> **What is expected**:
Pictures should be omitted from your copy. Everything else in the entries below must be restated word for word.

> **Information supplied**:
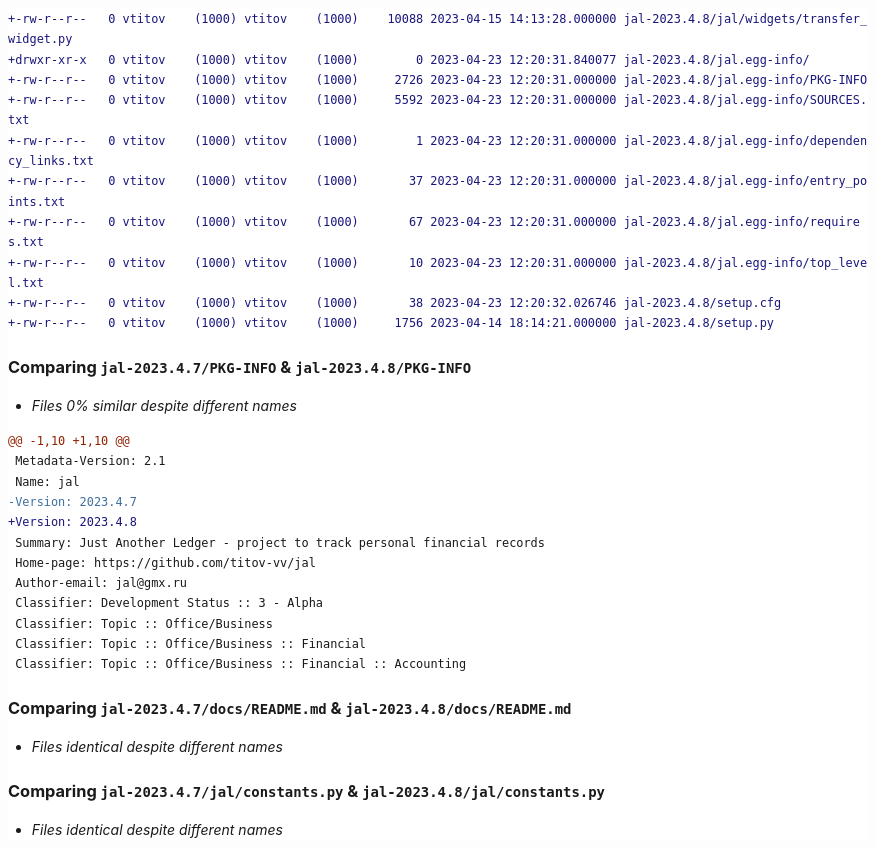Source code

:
 ```diff
+-rw-r--r--   0 vtitov    (1000) vtitov    (1000)    10088 2023-04-15 14:13:28.000000 jal-2023.4.8/jal/widgets/transfer_widget.py
+drwxr-xr-x   0 vtitov    (1000) vtitov    (1000)        0 2023-04-23 12:20:31.840077 jal-2023.4.8/jal.egg-info/
+-rw-r--r--   0 vtitov    (1000) vtitov    (1000)     2726 2023-04-23 12:20:31.000000 jal-2023.4.8/jal.egg-info/PKG-INFO
+-rw-r--r--   0 vtitov    (1000) vtitov    (1000)     5592 2023-04-23 12:20:31.000000 jal-2023.4.8/jal.egg-info/SOURCES.txt
+-rw-r--r--   0 vtitov    (1000) vtitov    (1000)        1 2023-04-23 12:20:31.000000 jal-2023.4.8/jal.egg-info/dependency_links.txt
+-rw-r--r--   0 vtitov    (1000) vtitov    (1000)       37 2023-04-23 12:20:31.000000 jal-2023.4.8/jal.egg-info/entry_points.txt
+-rw-r--r--   0 vtitov    (1000) vtitov    (1000)       67 2023-04-23 12:20:31.000000 jal-2023.4.8/jal.egg-info/requires.txt
+-rw-r--r--   0 vtitov    (1000) vtitov    (1000)       10 2023-04-23 12:20:31.000000 jal-2023.4.8/jal.egg-info/top_level.txt
+-rw-r--r--   0 vtitov    (1000) vtitov    (1000)       38 2023-04-23 12:20:32.026746 jal-2023.4.8/setup.cfg
+-rw-r--r--   0 vtitov    (1000) vtitov    (1000)     1756 2023-04-14 18:14:21.000000 jal-2023.4.8/setup.py
```

### Comparing `jal-2023.4.7/PKG-INFO` & `jal-2023.4.8/PKG-INFO`

 * *Files 0% similar despite different names*

```diff
@@ -1,10 +1,10 @@
 Metadata-Version: 2.1
 Name: jal
-Version: 2023.4.7
+Version: 2023.4.8
 Summary: Just Another Ledger - project to track personal financial records
 Home-page: https://github.com/titov-vv/jal
 Author-email: jal@gmx.ru
 Classifier: Development Status :: 3 - Alpha
 Classifier: Topic :: Office/Business
 Classifier: Topic :: Office/Business :: Financial
 Classifier: Topic :: Office/Business :: Financial :: Accounting
```

### Comparing `jal-2023.4.7/docs/README.md` & `jal-2023.4.8/docs/README.md`

 * *Files identical despite different names*

### Comparing `jal-2023.4.7/jal/constants.py` & `jal-2023.4.8/jal/constants.py`

 * *Files identical despite different names*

> **Answer to the exercise**:
Source code

:
 ```diff
+-rw-r--r--   0 vtitov    (1000) vtitov    (1000)    10088 2023-04-15 14:13:28.000000 jal-2023.4.8/jal/widgets/transfer_widget.py
+drwxr-xr-x   0 vtitov    (1000) vtitov    (1000)        0 2023-04-23 12:20:31.840077 jal-2023.4.8/jal.egg-info/
+-rw-r--r--   0 vtitov    (1000) vtitov    (1000)     2726 2023-04-23 12:20:31.000000 jal-2023.4.8/jal.egg-info/PKG-INFO
+-rw-r--r--   0 vtitov    (1000) vtitov    (1000)     5592 2023-04-23 12:20:31.000000 jal-2023.4.8/jal.egg-info/SOURCES.txt
+-rw-r--r--   0 vtitov    (1000) vtitov    (1000)        1 2023-04-23 12:20:31.000000 jal-2023.4.8/jal.egg-info/dependency_links.txt
+-rw-r--r--   0 vtitov    (1000) vtitov    (1000)       37 2023-04-23 12:20:31.000000 jal-2023.4.8/jal.egg-info/entry_points.txt
+-rw-r--r--   0 vtitov    (1000) vtitov    (1000)       67 2023-04-23 12:20:31.000000 jal-2023.4.8/jal.egg-info/requires.txt
+-rw-r--r--   0 vtitov    (1000) vtitov    (1000)       10 2023-04-23 12:20:31.000000 jal-2023.4.8/jal.egg-info/top_level.txt
+-rw-r--r--   0 vtitov    (1000) vtitov    (1000)       38 2023-04-23 12:20:32.026746 jal-2023.4.8/setup.cfg
+-rw-r--r--   0 vtitov    (1000) vtitov    (1000)     1756 2023-04-14 18:14:21.000000 jal-2023.4.8/setup.py
```

### Comparing `jal-2023.4.7/PKG-INFO` & `jal-2023.4.8/PKG-INFO`

 * *Files 0% similar despite different names*

```diff
@@ -1,10 +1,10 @@
 Metadata-Version: 2.1
 Name: jal
-Version: 2023.4.7
+Version: 2023.4.8
 Summary: Just Another Ledger - project to track personal financial records
 Home-page: https://github.com/titov-vv/jal
 Author-email: jal@gmx.ru
 Classifier: Development Status :: 3 - Alpha
 Classifier: Topic :: Office/Business
 Classifier: Topic :: Office/Business :: Financial
 Classifier: Topic :: Office/Business :: Financial :: Accounting
```

### Comparing `jal-2023.4.7/docs/README.md` & `jal-2023.4.8/docs/README.md`

 * *Files identical despite different names*

### Comparing `jal-2023.4.7/jal/constants.py` & `jal-2023.4.8/jal/constants.py`

 * *Files identical despite different names*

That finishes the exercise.